(Stored entries)
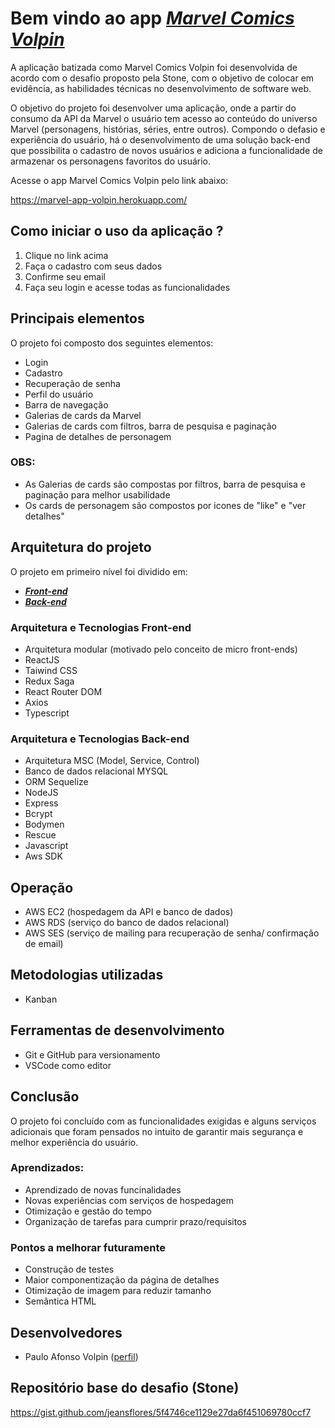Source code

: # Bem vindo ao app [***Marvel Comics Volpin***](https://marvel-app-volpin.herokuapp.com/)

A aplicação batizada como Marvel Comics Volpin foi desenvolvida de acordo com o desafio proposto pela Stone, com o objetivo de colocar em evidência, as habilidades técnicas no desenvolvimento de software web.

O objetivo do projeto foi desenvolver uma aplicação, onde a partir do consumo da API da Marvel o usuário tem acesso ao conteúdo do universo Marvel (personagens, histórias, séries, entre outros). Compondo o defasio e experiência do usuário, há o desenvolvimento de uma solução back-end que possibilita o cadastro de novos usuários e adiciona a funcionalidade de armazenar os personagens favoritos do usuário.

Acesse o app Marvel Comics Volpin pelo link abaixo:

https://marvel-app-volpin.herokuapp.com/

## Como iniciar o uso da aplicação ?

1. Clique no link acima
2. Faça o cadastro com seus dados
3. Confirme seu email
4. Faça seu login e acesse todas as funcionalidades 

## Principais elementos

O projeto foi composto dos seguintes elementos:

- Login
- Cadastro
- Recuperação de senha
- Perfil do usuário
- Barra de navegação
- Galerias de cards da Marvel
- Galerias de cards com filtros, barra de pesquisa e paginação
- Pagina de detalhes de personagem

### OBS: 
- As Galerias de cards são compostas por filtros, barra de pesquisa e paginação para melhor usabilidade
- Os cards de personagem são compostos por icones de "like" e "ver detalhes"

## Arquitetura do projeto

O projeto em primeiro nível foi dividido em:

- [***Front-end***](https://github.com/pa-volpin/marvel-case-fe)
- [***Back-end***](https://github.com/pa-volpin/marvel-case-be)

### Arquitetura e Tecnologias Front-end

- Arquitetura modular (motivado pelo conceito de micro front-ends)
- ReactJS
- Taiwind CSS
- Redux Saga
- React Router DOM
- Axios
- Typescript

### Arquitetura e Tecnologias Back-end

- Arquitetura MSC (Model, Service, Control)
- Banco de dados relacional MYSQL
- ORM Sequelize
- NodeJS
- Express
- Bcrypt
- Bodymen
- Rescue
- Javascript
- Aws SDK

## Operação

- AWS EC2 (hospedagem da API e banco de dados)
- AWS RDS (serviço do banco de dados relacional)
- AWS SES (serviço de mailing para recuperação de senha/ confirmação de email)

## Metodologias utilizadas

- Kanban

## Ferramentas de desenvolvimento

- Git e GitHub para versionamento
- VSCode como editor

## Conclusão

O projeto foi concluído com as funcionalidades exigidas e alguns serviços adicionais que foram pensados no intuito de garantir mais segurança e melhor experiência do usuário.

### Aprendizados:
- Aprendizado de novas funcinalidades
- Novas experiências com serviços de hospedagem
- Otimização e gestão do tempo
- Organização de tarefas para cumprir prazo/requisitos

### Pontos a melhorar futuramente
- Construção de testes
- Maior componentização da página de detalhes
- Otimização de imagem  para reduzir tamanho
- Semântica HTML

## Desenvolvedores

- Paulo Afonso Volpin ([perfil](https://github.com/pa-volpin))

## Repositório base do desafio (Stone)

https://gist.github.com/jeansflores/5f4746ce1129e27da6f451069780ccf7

Problem requirements:
Each line above gets copied exactly; leave the pictures out.

Task answer:
Source code

: # Bem vindo ao app [***Marvel Comics Volpin***](https://marvel-app-volpin.herokuapp.com/)

A aplicação batizada como Marvel Comics Volpin foi desenvolvida de acordo com o desafio proposto pela Stone, com o objetivo de colocar em evidência, as habilidades técnicas no desenvolvimento de software web.

O objetivo do projeto foi desenvolver uma aplicação, onde a partir do consumo da API da Marvel o usuário tem acesso ao conteúdo do universo Marvel (personagens, histórias, séries, entre outros). Compondo o defasio e experiência do usuário, há o desenvolvimento de uma solução back-end que possibilita o cadastro de novos usuários e adiciona a funcionalidade de armazenar os personagens favoritos do usuário.

Acesse o app Marvel Comics Volpin pelo link abaixo:

https://marvel-app-volpin.herokuapp.com/

## Como iniciar o uso da aplicação ?

1. Clique no link acima
2. Faça o cadastro com seus dados
3. Confirme seu email
4. Faça seu login e acesse todas as funcionalidades 

## Principais elementos

O projeto foi composto dos seguintes elementos:

- Login
- Cadastro
- Recuperação de senha
- Perfil do usuário
- Barra de navegação
- Galerias de cards da Marvel
- Galerias de cards com filtros, barra de pesquisa e paginação
- Pagina de detalhes de personagem

### OBS: 
- As Galerias de cards são compostas por filtros, barra de pesquisa e paginação para melhor usabilidade
- Os cards de personagem são compostos por icones de "like" e "ver detalhes"

## Arquitetura do projeto

O projeto em primeiro nível foi dividido em:

- [***Front-end***](https://github.com/pa-volpin/marvel-case-fe)
- [***Back-end***](https://github.com/pa-volpin/marvel-case-be)

### Arquitetura e Tecnologias Front-end

- Arquitetura modular (motivado pelo conceito de micro front-ends)
- ReactJS
- Taiwind CSS
- Redux Saga
- React Router DOM
- Axios
- Typescript

### Arquitetura e Tecnologias Back-end

- Arquitetura MSC (Model, Service, Control)
- Banco de dados relacional MYSQL
- ORM Sequelize
- NodeJS
- Express
- Bcrypt
- Bodymen
- Rescue
- Javascript
- Aws SDK

## Operação

- AWS EC2 (hospedagem da API e banco de dados)
- AWS RDS (serviço do banco de dados relacional)
- AWS SES (serviço de mailing para recuperação de senha/ confirmação de email)

## Metodologias utilizadas

- Kanban

## Ferramentas de desenvolvimento

- Git e GitHub para versionamento
- VSCode como editor

## Conclusão

O projeto foi concluído com as funcionalidades exigidas e alguns serviços adicionais que foram pensados no intuito de garantir mais segurança e melhor experiência do usuário.

### Aprendizados:
- Aprendizado de novas funcinalidades
- Novas experiências com serviços de hospedagem
- Otimização e gestão do tempo
- Organização de tarefas para cumprir prazo/requisitos

### Pontos a melhorar futuramente
- Construção de testes
- Maior componentização da página de detalhes
- Otimização de imagem  para reduzir tamanho
- Semântica HTML

## Desenvolvedores

- Paulo Afonso Volpin ([perfil](https://github.com/pa-volpin))

## Repositório base do desafio (Stone)

https://gist.github.com/jeansflores/5f4746ce1129e27da6f451069780ccf7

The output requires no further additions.